Der 1956 in Saarbrücken geborene Maler und Zeichner Volker Lehnert, der als Professor an der Stuttgarter Kunstakademie lehrt, verlässt seit Jahrzehnten für einige Wochen im Jahr sein Atelier und erkundet in verschiedenen europäischen Ländern, unmittelbar vor Ort arbeitend, fremde Architekturen, Städte und Landschaften. Seine Ausstellung „Geläufiges Gelände“. Kritzelbarock“ ist noch bis zum 05. Juni im St. Wendeler Mia Münster Haus zu sehen.
Bereits in der Renaissance galt die Zeichnung als geistiger Ausdruck der „prima idea“ schlechthin, Inbegriff des „göttlichen Funkens“. Nach diesem Prinzip streift Volker Lehnert durch eine fremde Stadt, setzt sich irgendwo hin, wenn ihn eine Straßenecke fasziniert, oder er betritt eine Kirche mit barocken Skulpturen, Chorbänken und geheimnisvollen Nischen – und wenn der Funke überspringt, hält er fest, was er sieht und denkt. Dabei verkürzt oder verlängert er Perspektiven, hebt Details hervor und lässt andere weg. Manchmal analysiert er, was er sieht, indem er die Dinge mit Bleistift oder Feder nachkonstruiert, ein anderes Mal erfasst er eine abstrakte Stimmung und bringt sie ins Bild. Das Gesamtgefüge bleibt dabei intakt – grundsätzlich sind die „Orte des Geschehens“ noch lokalisierbar. Auch wenn Volker Lehnert die Ortsangabe im Bild nicht immer explizit dazu schreibt, sind so manche bauliche Highlights für diejenigen zu erkennen, die sich in den betreffenden Städten auskennen.
Volker Lehnert kippt die klassische Perspektive und erlaubt sich eine Menge optischer Freiheit. Die Motive „wuchern“ mitunter über die Bildfläche, als ob die Hand des Künstlers dem Strom der Sinneseindrücke kaum nachkommen kann. In den Zeichnungen scheint nicht nur die Schwerkraft variabel zu sein, auch die Zeit ist keine konstante Größe. Sie dehnt sich aus und schrumpft, als würde sie atmen. Die Zeichnung „wächst“ fast organisch, und entwickelt dabei komplexe Formen.
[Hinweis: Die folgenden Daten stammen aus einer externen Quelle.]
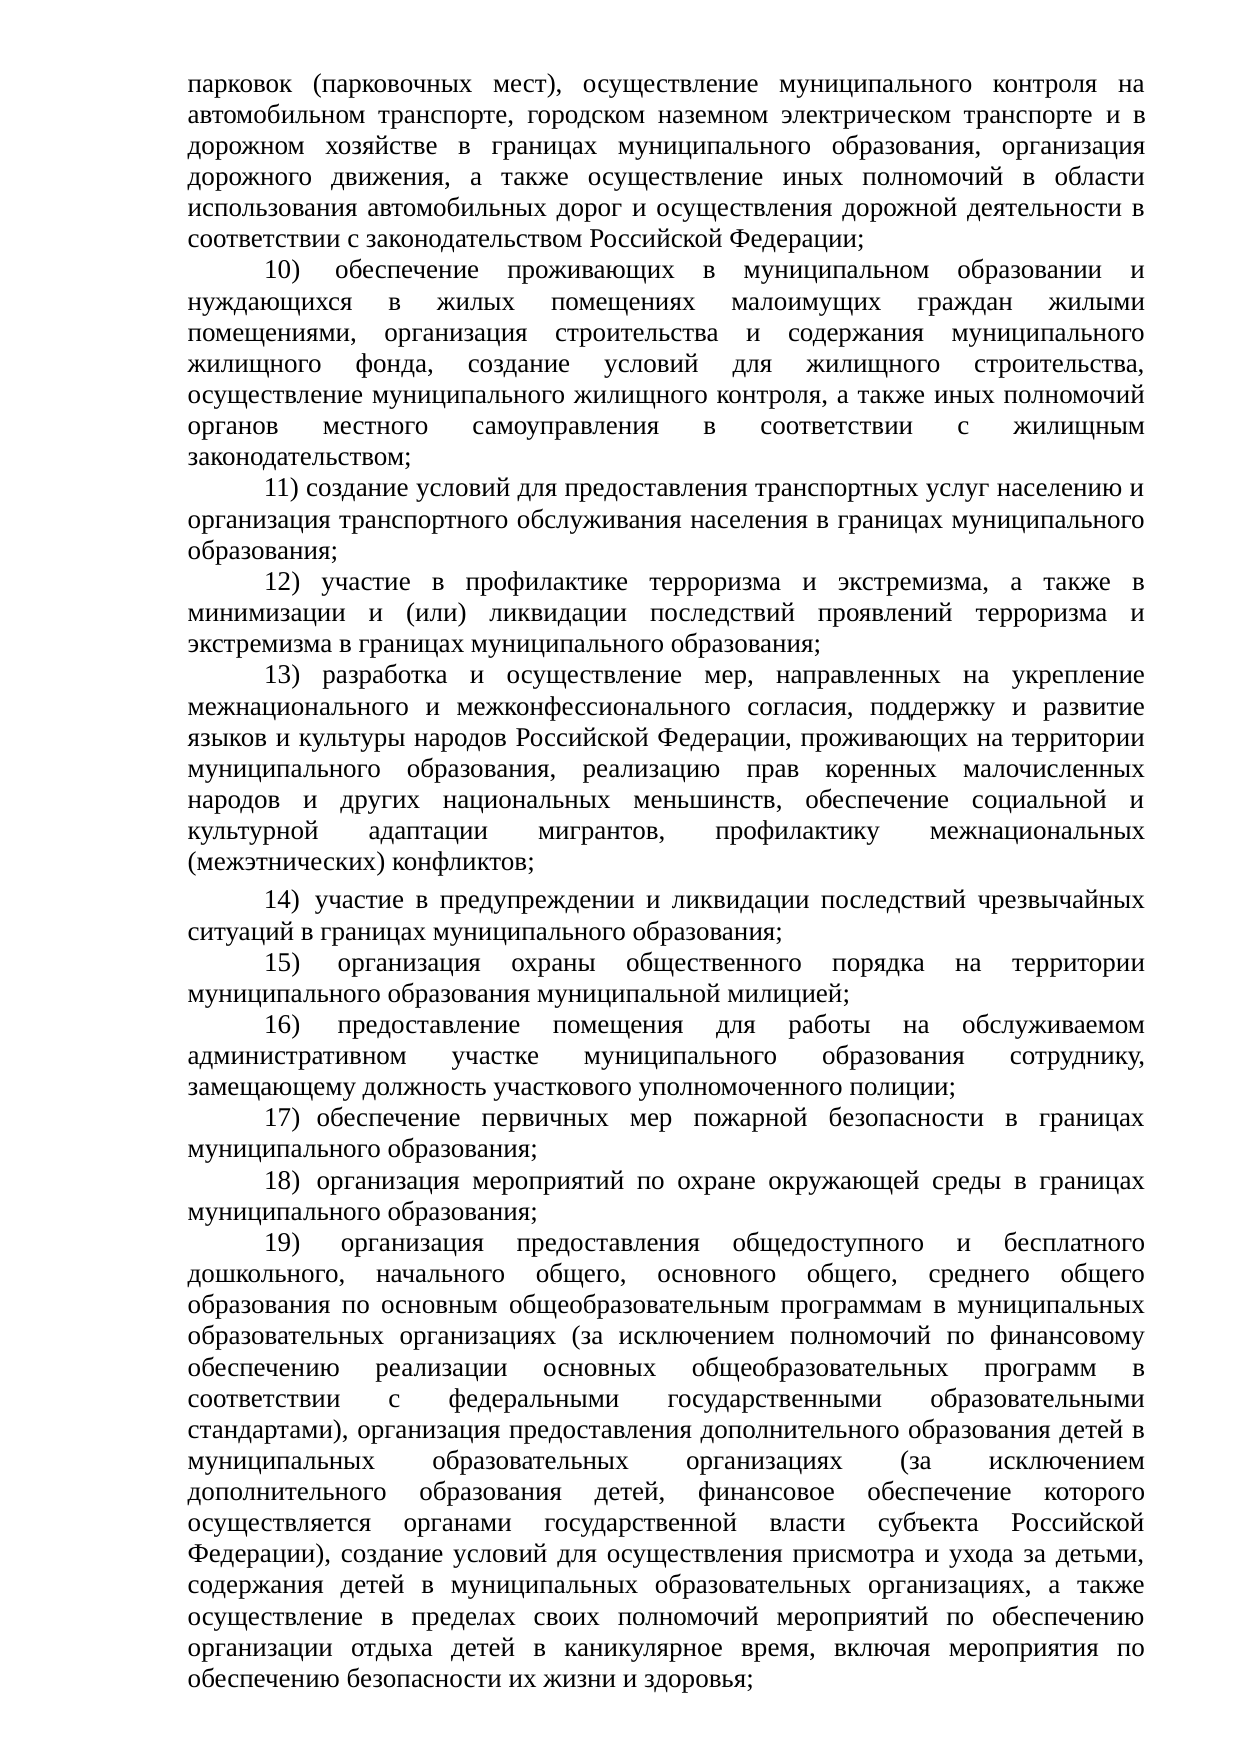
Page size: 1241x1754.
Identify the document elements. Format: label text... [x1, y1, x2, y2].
Jedes einzelne Haus, jede barocke Figur behauptet sich an seinem Platz; gemeinsam bilden die Motive eine eigenartige, stolpernde Rhythmik.
Am Donnerstag, 12. Mai, findet um 17 Uhr ein Werkgespräch mit dem Künstler statt. Der Eintritt ist frei.
Zur Ausstellung erscheint ein Katalogbuch im Rasch-Verlag Bramsche mit ca. 140 farbigen Abbildungen und Textbeiträgen von Cornelieke Lagerwaard, Uwe Haupenthal, Andris Breitling und Volker Lehnert zum Preis von 20 Euro. Eine Vorzugsausgabe zum Preis von 50 Euro enthält eine Original-Radierung des Künstlers, signiert und nummeriert (30 Exemplare).